[[ Data extract open ]]

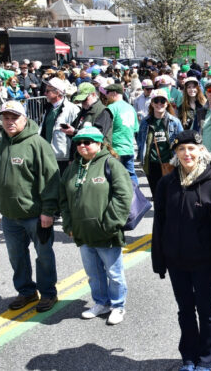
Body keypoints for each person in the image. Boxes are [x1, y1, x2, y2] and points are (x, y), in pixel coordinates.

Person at [152, 129, 211, 371]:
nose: (187, 154)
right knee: (185, 310)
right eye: (181, 149)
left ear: (201, 151)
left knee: (206, 311)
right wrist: (159, 260)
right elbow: (159, 224)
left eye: (191, 149)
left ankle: (206, 360)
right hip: (176, 261)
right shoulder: (166, 183)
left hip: (203, 262)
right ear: (175, 153)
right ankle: (189, 357)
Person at [0, 101, 60, 312]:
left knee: (44, 256)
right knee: (17, 257)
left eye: (14, 118)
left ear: (25, 119)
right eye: (6, 118)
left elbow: (51, 180)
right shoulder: (0, 144)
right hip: (10, 215)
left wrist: (48, 211)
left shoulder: (38, 144)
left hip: (35, 215)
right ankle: (26, 292)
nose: (9, 122)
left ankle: (48, 293)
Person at [59, 126, 133, 325]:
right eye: (79, 142)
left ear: (99, 143)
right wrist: (68, 225)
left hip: (107, 232)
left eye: (87, 142)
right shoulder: (73, 167)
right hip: (82, 232)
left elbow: (123, 195)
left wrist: (110, 223)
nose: (82, 146)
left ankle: (118, 306)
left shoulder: (111, 164)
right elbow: (63, 199)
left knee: (114, 273)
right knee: (94, 274)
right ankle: (101, 303)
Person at [137, 89, 183, 196]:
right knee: (157, 196)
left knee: (171, 196)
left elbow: (181, 142)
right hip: (152, 164)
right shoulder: (145, 122)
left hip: (171, 163)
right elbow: (140, 141)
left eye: (162, 101)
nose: (159, 104)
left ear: (167, 103)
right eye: (156, 101)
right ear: (152, 103)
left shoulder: (175, 122)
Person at [40, 77, 80, 175]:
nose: (45, 93)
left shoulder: (72, 109)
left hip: (64, 157)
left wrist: (72, 157)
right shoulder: (49, 108)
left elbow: (77, 135)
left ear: (57, 92)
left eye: (48, 91)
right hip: (48, 155)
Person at [104, 83, 140, 184]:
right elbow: (135, 128)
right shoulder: (131, 108)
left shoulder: (111, 108)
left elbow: (106, 129)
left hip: (115, 149)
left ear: (114, 93)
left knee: (115, 176)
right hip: (128, 147)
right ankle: (136, 197)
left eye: (108, 93)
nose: (106, 95)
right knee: (131, 174)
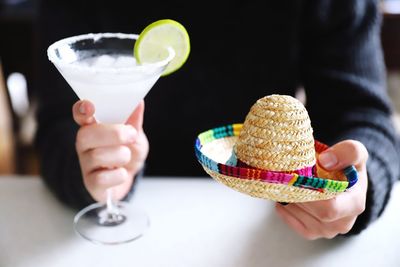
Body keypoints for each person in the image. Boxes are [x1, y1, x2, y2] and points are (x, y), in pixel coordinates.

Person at [34, 0, 400, 240]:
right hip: (140, 227)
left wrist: (356, 187)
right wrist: (91, 172)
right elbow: (55, 125)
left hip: (265, 224)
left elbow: (363, 115)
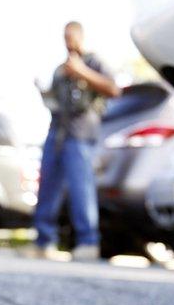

[[ Data extract closed ]]

→ **Work request**
Scan the entries above for the word "elbow". Report the lines that hold it.

→ **Result**
right elbow: (159, 224)
left elbow: (51, 180)
left elbow: (123, 195)
right elbow: (63, 199)
left elbow: (181, 142)
right elbow: (140, 141)
left elbow: (77, 135)
right elbow: (135, 128)
left elbow: (106, 129)
right elbow: (55, 125)
left elbow: (363, 115)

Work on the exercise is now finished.